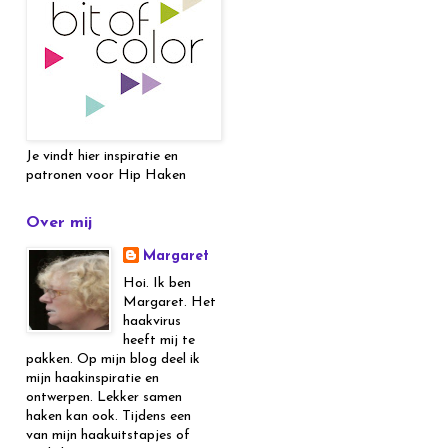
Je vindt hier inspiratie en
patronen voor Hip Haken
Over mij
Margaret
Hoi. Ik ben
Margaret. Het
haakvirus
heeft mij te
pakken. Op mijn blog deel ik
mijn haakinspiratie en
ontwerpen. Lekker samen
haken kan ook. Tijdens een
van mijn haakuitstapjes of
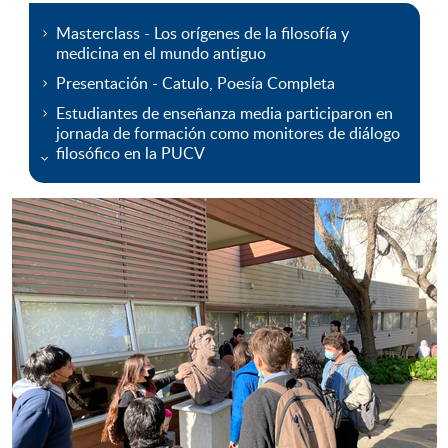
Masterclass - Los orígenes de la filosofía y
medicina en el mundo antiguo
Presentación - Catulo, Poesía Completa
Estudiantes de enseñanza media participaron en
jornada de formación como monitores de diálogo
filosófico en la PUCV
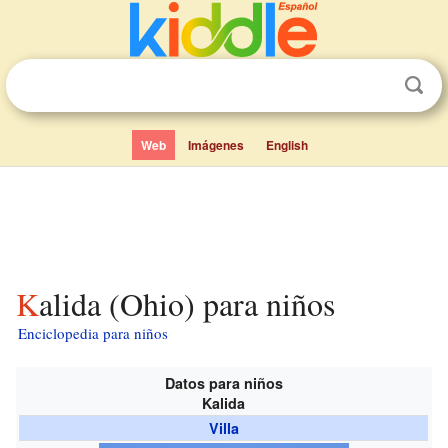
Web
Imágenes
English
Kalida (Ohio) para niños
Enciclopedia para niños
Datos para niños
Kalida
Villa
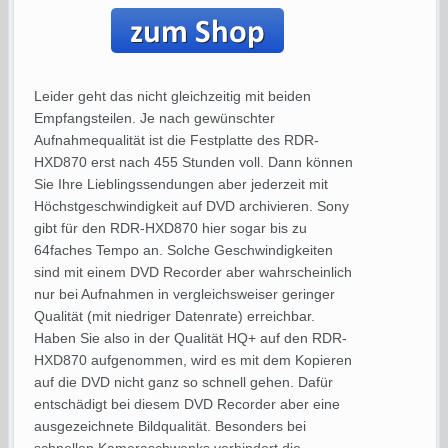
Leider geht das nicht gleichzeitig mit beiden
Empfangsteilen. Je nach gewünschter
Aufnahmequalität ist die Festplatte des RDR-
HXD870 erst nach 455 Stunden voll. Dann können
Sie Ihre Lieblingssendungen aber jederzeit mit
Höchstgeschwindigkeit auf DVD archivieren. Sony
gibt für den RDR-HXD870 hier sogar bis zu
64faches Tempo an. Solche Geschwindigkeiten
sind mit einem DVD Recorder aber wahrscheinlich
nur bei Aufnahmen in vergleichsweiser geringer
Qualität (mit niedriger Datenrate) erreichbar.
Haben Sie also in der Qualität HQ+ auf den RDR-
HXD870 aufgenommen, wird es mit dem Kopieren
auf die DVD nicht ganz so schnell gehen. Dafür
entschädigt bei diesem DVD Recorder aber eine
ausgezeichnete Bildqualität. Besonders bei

---

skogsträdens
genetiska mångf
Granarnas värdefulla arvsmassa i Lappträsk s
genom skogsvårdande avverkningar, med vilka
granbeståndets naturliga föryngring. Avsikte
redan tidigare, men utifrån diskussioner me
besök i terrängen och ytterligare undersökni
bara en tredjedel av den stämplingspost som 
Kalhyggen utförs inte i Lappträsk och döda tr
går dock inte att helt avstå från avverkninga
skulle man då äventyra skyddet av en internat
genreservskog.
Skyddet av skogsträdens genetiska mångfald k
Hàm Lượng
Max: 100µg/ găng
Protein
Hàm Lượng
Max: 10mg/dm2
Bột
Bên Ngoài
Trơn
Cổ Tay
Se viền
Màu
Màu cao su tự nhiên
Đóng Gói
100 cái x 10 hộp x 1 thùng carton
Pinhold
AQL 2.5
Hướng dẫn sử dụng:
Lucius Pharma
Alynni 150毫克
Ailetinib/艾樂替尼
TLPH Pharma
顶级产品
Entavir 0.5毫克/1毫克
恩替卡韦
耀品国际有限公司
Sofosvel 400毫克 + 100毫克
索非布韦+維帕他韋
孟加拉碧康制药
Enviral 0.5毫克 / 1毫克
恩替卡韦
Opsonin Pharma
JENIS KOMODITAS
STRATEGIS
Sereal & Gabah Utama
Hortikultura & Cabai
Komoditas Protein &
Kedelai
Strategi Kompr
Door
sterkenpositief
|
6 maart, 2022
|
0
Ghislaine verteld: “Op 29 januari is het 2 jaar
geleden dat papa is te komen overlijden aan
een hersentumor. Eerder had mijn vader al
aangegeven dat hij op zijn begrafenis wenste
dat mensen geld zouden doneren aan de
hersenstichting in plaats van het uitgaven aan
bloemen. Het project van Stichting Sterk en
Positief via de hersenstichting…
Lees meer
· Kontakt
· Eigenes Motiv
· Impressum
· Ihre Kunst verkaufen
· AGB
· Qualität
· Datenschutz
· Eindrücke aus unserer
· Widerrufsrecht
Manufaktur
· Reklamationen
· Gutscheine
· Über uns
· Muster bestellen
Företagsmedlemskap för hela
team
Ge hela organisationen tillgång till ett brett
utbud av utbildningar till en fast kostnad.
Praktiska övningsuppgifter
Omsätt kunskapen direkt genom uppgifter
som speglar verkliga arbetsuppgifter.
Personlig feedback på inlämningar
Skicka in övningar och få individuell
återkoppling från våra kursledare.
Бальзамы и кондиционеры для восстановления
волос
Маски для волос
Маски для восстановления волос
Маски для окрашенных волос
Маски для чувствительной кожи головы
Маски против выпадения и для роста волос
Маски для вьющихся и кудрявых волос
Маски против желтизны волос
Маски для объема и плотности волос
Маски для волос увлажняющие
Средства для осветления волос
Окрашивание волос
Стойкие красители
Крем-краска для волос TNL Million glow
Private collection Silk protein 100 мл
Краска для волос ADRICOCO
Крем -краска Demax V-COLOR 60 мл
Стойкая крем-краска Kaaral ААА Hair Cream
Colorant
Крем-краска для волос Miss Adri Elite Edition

...

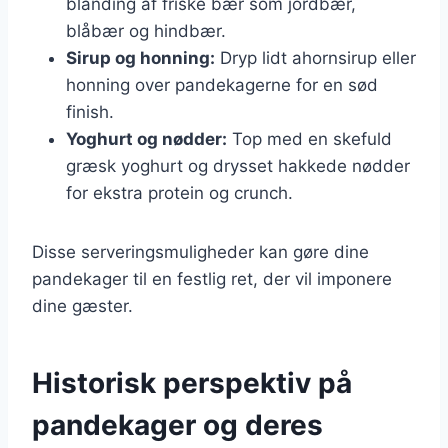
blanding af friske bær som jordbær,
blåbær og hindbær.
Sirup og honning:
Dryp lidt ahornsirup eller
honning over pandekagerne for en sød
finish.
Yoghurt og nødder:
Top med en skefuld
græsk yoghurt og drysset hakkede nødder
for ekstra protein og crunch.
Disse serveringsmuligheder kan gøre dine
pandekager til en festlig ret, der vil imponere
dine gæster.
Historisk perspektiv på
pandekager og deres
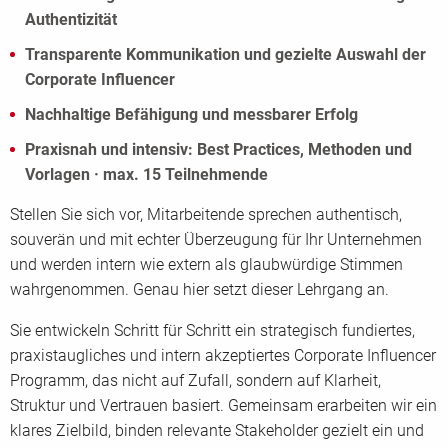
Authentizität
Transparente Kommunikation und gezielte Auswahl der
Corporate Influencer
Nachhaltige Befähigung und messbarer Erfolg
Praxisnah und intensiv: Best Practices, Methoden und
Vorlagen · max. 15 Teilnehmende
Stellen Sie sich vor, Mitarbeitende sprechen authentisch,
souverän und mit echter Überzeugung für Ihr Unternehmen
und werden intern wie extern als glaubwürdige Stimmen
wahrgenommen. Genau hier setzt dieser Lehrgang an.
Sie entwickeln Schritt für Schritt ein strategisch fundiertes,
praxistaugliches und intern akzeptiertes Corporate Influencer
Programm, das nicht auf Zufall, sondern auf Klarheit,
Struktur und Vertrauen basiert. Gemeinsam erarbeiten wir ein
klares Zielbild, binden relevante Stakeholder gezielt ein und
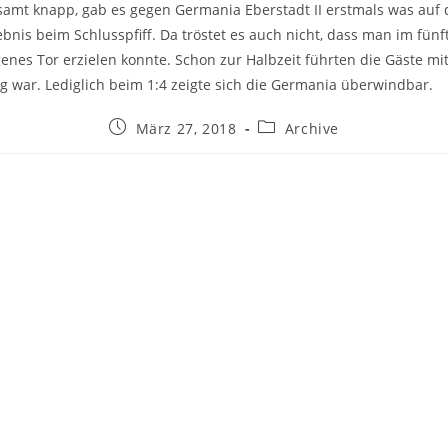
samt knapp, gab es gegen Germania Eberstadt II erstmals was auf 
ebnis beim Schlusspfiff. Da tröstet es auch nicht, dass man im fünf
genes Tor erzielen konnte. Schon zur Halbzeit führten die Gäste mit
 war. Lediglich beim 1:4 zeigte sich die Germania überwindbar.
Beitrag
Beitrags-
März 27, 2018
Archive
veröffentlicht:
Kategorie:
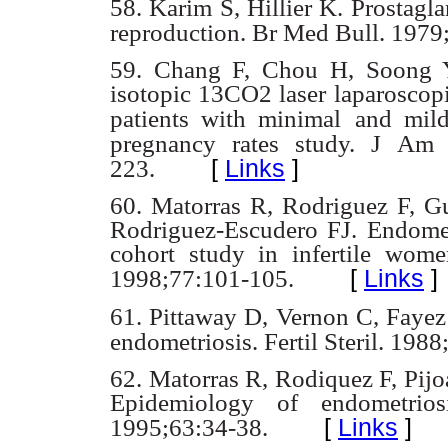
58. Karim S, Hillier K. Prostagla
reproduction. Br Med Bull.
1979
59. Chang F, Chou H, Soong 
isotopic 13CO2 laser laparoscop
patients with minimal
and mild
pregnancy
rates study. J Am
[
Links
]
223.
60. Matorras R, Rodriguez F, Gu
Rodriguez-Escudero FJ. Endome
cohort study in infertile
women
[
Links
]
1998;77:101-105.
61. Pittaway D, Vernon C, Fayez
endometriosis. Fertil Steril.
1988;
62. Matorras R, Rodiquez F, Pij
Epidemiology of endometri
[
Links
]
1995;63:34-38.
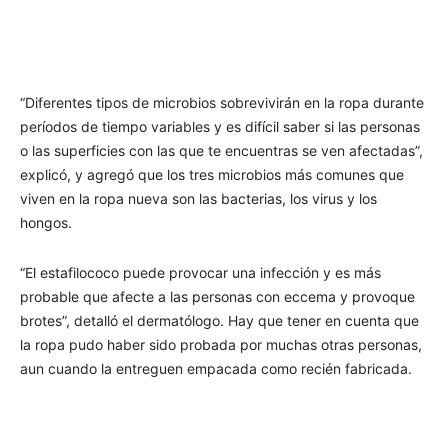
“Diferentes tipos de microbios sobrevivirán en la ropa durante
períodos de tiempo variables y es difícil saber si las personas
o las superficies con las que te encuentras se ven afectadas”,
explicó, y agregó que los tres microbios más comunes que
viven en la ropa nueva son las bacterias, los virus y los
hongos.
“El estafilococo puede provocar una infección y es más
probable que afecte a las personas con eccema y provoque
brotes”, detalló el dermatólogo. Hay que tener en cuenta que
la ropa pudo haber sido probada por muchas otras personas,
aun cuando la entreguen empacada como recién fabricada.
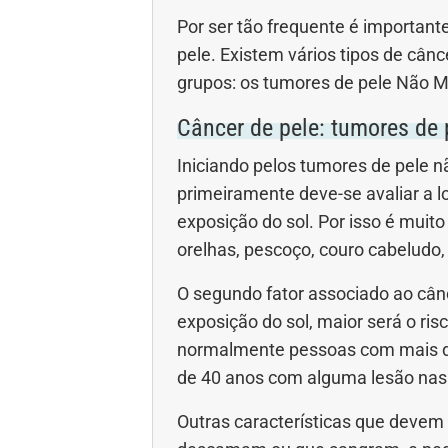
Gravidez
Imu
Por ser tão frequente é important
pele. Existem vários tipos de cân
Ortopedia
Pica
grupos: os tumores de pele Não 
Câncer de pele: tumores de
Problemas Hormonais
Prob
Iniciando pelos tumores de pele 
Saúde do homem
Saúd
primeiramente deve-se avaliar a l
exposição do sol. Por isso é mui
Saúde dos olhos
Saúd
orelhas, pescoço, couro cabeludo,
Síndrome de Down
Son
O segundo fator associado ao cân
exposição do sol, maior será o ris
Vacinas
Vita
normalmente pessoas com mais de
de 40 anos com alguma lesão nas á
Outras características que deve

**What you need to do:** Take the lines above from the one containing "Hướng dẫn sử" to the one containing "Personlig feedback på inlämningar" and retype them exactly, both ends included, with nothing added.

**Exercise answer:**
Hướng dẫn sử dụng:
Lucius Pharma
Alynni 150毫克
Ailetinib/艾樂替尼
TLPH Pharma
顶级产品
Entavir 0.5毫克/1毫克
恩替卡韦
耀品国际有限公司
Sofosvel 400毫克 + 100毫克
索非布韦+維帕他韋
孟加拉碧康制药
Enviral 0.5毫克 / 1毫克
恩替卡韦
Opsonin Pharma
JENIS KOMODITAS
STRATEGIS
Sereal & Gabah Utama
Hortikultura & Cabai
Komoditas Protein &
Kedelai
Strategi Kompr
Door
sterkenpositief
|
6 maart, 2022
|
0
Ghislaine verteld: “Op 29 januari is het 2 jaar
geleden dat papa is te komen overlijden aan
een hersentumor. Eerder had mijn vader al
aangegeven dat hij op zijn begrafenis wenste
dat mensen geld zouden doneren aan de
hersenstichting in plaats van het uitgaven aan
bloemen. Het project van Stichting Sterk en
Positief via de hersenstichting…
Lees meer
· Kontakt
· Eigenes Motiv
· Impressum
· Ihre Kunst verkaufen
· AGB
· Qualität
· Datenschutz
· Eindrücke aus unserer
· Widerrufsrecht
Manufaktur
· Reklamationen
· Gutscheine
· Über uns
· Muster bestellen
Företagsmedlemskap för hela
team
Ge hela organisationen tillgång till ett brett
utbud av utbildningar till en fast kostnad.
Praktiska övningsuppgifter
Omsätt kunskapen direkt genom uppgifter
som speglar verkliga arbetsuppgifter.
Personlig feedback på inlämningar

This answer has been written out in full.